SCHLEMIEL, SCHLIMAZEL
The fundamental setup in comedy is the comic dyad, a pairing of two opposite character types. The straight man is an anal retentive type. He desires control and restraint, just as the anal-retentive child deals with the conflict of potty training by retaining his feces, even to the point of frustration. The straight man can be controlling, like Abbot from Abbot & Costello, or he can be compulsively neat and neurotic, like Felix (Jack Lemmon) from The Odd Couple (1968), or he can be perpetually frustrated and irate, like Oliver Hardy from Laurel & Hardy. The humor of the comic dyad stems from the constant conflict between the anal retentive straight man and his zany foil, the anal expulsive goofball. Just as the anal expulsive toddler deals with the potty conflict by releasing feces and causing a mess (incontinence), the anal expulsive
goofball instigates conflict by screwing things up and making a comical mess (incompetence).
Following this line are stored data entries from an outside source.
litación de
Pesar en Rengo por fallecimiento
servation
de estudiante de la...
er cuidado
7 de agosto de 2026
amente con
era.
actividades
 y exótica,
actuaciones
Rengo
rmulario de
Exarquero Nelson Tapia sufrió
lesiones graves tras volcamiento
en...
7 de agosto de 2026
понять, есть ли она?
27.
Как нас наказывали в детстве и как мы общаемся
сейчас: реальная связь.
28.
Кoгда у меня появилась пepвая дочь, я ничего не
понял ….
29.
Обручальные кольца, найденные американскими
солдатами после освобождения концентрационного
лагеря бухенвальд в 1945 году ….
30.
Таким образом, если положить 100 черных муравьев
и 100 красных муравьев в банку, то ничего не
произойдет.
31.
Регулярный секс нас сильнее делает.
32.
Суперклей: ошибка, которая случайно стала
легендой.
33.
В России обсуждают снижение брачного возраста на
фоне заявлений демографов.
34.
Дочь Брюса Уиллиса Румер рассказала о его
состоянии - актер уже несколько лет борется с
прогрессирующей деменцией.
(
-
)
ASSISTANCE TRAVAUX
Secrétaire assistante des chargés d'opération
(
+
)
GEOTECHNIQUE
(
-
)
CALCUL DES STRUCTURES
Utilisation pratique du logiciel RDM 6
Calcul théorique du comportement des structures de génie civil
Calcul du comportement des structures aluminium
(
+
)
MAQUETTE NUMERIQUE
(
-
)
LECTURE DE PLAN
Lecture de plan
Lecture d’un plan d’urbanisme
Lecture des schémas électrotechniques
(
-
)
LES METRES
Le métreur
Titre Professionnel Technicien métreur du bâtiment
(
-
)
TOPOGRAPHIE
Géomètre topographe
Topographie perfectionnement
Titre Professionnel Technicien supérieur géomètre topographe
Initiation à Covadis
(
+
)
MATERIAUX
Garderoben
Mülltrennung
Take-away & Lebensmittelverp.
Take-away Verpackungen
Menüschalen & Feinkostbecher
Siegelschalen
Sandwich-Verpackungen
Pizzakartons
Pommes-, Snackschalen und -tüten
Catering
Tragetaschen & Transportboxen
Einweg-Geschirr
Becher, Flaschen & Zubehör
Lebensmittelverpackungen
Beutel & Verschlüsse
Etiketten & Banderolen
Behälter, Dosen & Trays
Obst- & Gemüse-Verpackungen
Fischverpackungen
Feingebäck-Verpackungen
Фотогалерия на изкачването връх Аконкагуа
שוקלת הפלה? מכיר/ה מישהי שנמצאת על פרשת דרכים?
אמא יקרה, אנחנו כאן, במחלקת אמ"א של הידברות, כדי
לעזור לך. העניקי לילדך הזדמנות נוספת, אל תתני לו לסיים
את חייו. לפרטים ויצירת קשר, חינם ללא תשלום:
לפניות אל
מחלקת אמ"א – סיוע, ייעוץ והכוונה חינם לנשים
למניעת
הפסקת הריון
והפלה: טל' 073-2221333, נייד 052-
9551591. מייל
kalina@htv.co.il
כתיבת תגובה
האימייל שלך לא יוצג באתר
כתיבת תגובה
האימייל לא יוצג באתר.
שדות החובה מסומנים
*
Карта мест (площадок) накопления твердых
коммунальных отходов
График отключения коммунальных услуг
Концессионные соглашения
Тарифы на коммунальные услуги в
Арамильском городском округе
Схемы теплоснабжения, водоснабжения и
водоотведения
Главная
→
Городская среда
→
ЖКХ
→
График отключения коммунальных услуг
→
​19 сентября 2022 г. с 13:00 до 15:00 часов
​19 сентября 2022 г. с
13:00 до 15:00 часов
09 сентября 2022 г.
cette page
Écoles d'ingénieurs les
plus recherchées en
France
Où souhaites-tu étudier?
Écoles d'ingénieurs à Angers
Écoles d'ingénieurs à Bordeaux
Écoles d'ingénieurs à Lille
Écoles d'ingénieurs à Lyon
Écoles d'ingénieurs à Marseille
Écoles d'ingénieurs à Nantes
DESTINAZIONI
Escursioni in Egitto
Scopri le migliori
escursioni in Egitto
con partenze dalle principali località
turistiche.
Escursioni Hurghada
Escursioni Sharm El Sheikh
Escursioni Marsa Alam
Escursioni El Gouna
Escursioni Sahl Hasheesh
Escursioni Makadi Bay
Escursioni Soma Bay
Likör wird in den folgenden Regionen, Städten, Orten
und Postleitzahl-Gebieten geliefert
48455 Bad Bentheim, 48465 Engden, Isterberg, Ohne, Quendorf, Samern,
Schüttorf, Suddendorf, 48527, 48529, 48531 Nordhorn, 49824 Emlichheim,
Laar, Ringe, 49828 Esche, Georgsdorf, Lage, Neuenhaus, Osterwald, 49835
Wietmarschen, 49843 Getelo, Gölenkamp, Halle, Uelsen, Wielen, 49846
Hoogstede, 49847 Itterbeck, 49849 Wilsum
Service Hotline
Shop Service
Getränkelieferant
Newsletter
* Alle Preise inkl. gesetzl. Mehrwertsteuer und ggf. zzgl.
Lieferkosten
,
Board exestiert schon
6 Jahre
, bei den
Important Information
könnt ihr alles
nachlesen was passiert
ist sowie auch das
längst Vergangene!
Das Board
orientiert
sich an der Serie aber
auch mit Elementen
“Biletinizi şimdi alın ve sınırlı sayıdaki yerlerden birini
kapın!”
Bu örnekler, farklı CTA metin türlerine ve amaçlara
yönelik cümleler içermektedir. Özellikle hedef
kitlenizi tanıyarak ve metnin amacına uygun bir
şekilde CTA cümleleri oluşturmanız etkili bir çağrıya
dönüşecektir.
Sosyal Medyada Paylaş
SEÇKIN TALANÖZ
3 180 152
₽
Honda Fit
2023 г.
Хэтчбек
Gilligan (Bob Denver) from the television show Gilligan’s Island was the ultimate anal expulsive goofball. In every episode, Gilligan’s incompetence always screwed up the castaways’ chances of getting rescued. His antics were a constant antecedent for humorously frustrated reactions from his tightly wound straight man, the Skipper (Alan Hale Jr.). Felix’s compulsive neatness and Oscar’s (Walter Matthau) repulsive messiness in The Odd Couple provide a particularly accurate portrayal of the comical retentive-expulsive dyad. Whether the characters in the comic dyad are the central heroes in your script, or merely comic relief, the basis of this comedic device remains the same. The two character types frustrate each other because of the opposite ways in which they channel their id energy. The conflict between retention and release is amusing to audiences, because it plays upon the universal anxiety of neurotic conflict, which was first experienced in early childhood during toilet training.
INTERNAL CONFLICT
Unless your script has a character that transforms physically into a beast (i.e., a vampire, werewolf or Dr. Jekyll/Mr. Hyde character), the theme of the individual struggling with his inner beast or libido must be depicted in subtler forms. In most movies, there is a point where the hero’s personality changes in a noticeable way – either for good or for bad. The change might be related to an external obstacle that the hero must overcome. Other times, the change could be an epiphany, in which a retentive or restrained character suddenly becomes expulsive, releasing his pent-up libido drives and acting wildly. The internal conflict between restraint and release is extremely effective in building tension and suspense, as the audience senses the pressure of id energy building higher and higher in the hero’s psyche, and waits excitedly for the dam of restraint to burst.